Stapel boeken van je hobby’s. Lees je nog wat anders?

“Wekelijks lees ik EW, en diverse kranten. En ik ben nu het boek aan het lezen van Femke van der Laan, “Aan de randen van de dag” . En “Los van alles, zwerven over de wereldzeeën van Mariska Woertman. Toen mijn vrouw Gerry overleed, in 2009, kon ik nog geen ei koken. Zij gaf haar kookkunsten niet uit handen. Als ik tussen de middag thuiskwam stond bij wijze van spreken de maaltijd al klaar, de soep al in het bord. Mijn dochter Suzanne heeft mij leren koken. Van haar kreeg ik het kookboek: ‘Een eenvoudig kookboek voor kamerbewoners’. Nu kook ik 3 dagen van de week en mijn levenspartner Annie Smelt 4 dagen. 

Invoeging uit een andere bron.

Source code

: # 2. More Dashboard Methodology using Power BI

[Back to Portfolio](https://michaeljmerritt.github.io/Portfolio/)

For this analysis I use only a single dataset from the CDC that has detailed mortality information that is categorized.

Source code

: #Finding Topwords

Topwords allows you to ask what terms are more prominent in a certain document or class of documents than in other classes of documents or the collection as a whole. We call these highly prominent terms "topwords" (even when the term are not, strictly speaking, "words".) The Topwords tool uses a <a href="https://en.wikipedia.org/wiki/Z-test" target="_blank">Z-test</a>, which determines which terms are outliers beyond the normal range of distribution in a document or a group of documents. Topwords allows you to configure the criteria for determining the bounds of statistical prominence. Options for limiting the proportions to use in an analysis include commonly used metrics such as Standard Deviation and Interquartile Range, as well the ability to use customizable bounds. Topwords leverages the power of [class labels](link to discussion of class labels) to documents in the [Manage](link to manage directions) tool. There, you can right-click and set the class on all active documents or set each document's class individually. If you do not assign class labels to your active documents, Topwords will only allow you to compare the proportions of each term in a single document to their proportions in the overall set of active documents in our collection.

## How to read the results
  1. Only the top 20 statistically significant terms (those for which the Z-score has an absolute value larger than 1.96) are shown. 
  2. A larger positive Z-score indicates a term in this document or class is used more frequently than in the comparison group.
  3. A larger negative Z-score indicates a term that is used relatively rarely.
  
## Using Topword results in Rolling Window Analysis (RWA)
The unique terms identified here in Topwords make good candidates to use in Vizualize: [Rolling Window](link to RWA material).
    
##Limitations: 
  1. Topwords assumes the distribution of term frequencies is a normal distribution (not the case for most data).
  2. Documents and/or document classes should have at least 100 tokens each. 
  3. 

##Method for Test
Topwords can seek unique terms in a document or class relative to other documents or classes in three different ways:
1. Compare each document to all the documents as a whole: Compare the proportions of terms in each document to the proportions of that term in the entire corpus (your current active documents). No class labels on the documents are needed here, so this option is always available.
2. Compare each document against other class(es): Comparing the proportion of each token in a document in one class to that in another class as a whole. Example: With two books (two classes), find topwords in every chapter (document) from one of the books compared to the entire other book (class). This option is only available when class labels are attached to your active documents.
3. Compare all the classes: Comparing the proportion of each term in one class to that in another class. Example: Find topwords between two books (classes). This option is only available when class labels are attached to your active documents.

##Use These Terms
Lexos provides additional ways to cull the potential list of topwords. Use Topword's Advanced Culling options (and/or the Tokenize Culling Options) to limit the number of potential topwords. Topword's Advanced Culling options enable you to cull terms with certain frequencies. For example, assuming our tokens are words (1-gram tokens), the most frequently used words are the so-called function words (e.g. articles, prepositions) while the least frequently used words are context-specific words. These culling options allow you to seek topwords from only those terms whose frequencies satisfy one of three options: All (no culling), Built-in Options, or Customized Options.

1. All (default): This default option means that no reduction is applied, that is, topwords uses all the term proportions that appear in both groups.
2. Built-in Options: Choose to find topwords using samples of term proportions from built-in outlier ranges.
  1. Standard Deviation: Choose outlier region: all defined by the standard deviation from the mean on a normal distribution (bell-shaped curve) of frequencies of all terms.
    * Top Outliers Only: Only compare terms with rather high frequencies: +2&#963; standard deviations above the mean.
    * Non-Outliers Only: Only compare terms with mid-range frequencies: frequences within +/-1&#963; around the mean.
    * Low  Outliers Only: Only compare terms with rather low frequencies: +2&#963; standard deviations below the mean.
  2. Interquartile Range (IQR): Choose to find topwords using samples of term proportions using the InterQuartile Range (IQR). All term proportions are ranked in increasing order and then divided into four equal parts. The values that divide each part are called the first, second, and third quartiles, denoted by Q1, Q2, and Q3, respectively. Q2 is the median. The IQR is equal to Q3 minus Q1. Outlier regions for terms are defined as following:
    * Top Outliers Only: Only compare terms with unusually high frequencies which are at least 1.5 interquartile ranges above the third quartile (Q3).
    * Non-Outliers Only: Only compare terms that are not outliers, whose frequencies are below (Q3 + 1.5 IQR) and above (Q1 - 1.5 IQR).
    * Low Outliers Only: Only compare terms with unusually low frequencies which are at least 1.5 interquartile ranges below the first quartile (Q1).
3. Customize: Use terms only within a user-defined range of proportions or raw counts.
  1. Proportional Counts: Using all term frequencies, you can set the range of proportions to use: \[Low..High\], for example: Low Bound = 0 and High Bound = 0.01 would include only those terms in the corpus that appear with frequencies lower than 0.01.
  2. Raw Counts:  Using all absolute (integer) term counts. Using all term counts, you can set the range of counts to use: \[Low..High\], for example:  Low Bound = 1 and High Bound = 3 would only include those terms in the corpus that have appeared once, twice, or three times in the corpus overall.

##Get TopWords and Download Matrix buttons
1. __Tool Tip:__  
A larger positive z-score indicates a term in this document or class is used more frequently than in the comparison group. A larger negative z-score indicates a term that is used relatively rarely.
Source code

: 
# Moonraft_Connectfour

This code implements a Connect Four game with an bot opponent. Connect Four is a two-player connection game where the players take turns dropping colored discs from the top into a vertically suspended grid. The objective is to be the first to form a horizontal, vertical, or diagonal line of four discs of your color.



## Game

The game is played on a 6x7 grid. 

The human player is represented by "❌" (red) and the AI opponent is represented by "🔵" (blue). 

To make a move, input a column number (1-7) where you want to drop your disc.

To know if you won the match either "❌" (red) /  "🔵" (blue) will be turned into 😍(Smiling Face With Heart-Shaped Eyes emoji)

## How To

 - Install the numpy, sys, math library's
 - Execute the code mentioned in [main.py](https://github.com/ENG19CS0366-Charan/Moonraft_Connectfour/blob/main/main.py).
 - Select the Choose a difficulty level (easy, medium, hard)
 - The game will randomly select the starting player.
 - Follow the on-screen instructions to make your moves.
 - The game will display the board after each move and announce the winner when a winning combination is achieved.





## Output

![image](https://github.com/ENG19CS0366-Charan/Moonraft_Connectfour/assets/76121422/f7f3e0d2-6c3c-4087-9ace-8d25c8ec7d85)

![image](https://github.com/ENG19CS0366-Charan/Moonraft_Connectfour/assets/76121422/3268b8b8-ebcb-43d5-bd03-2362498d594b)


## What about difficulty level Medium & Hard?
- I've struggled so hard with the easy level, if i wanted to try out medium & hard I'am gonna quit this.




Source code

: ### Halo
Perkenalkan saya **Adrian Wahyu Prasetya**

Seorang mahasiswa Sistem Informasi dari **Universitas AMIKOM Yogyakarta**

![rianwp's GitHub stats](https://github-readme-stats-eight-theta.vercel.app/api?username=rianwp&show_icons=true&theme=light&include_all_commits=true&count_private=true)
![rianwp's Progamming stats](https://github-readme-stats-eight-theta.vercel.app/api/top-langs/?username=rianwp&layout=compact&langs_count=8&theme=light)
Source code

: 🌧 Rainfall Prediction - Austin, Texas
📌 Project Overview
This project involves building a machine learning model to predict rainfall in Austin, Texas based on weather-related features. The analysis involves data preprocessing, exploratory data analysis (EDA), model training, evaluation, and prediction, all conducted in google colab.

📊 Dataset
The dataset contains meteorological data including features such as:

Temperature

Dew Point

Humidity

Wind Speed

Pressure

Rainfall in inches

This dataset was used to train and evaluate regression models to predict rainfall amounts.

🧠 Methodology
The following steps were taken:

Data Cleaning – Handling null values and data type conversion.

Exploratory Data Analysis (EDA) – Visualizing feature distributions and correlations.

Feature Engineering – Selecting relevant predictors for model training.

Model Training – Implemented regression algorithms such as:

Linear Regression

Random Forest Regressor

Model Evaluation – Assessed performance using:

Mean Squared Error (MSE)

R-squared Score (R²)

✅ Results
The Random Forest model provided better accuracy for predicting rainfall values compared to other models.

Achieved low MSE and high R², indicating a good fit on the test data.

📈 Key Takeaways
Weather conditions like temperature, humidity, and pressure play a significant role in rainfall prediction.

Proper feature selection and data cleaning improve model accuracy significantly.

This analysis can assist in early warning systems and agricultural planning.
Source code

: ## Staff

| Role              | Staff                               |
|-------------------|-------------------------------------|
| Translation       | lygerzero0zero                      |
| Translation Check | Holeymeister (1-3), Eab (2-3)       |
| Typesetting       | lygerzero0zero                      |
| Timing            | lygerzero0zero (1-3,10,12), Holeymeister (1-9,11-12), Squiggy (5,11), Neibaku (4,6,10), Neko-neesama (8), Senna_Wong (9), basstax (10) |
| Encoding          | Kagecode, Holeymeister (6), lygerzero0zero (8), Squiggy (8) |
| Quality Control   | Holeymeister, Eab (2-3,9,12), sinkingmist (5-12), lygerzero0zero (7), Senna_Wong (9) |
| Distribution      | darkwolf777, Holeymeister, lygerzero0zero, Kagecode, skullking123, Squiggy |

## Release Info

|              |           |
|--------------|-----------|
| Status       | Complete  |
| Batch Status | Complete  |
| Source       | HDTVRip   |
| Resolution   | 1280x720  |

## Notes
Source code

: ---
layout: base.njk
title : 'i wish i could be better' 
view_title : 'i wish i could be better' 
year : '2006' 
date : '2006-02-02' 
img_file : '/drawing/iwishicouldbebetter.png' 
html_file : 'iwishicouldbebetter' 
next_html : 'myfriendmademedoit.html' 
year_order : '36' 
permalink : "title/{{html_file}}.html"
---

Tekst en foto’s: Gerard Voortman

 

Apart kadertje

Na z’n pensioendatum is Frits van Buren niet achter de geraniums gekropen. Frits zette zich met veel plezier in voor het niet te evenaren feest naar aanleiding van 900 jaar Heldern, waarbij de buurtvereniging De Woerthe de 1e prijs kreeg met de zorgvuldig nagebouwde Bello trein. Dat was een levensechte kopie van de trein die vroeger over het traject Hellendoorn- Neede reed. “Nu hou ik me bezig met Oald Heldern de Noaberschop. Dat is een stichting die het museum Erve Hofman exploiteert. Ik heb daarbij de supervisie over de gebouwen. Daarnaast ben ik betrokken bij evenementen zoals de Palmpasen optocht, het paasvuur en het eierkuuln en de Harmonicadag. Over het grote feest van Hellendoorn 900 jaar het volgende: Ca. 1995 kreeg ik van fotograaf Chis Kuyk alle films van dit grote feest, de films waren niet ingesproken, zogenaamde stomme films. Na mijn pensioengerechtigde leeftijd heb ik alles uitgezocht en het geheel in een tijdlijn gezet en ingesproken met vier andere mensen. Ook kreeg ik van Chris Kuyk nog 3600 negatieven over het feest van Hellendoorn 900 jaar. Ook deze zijn allemaal uitgezocht.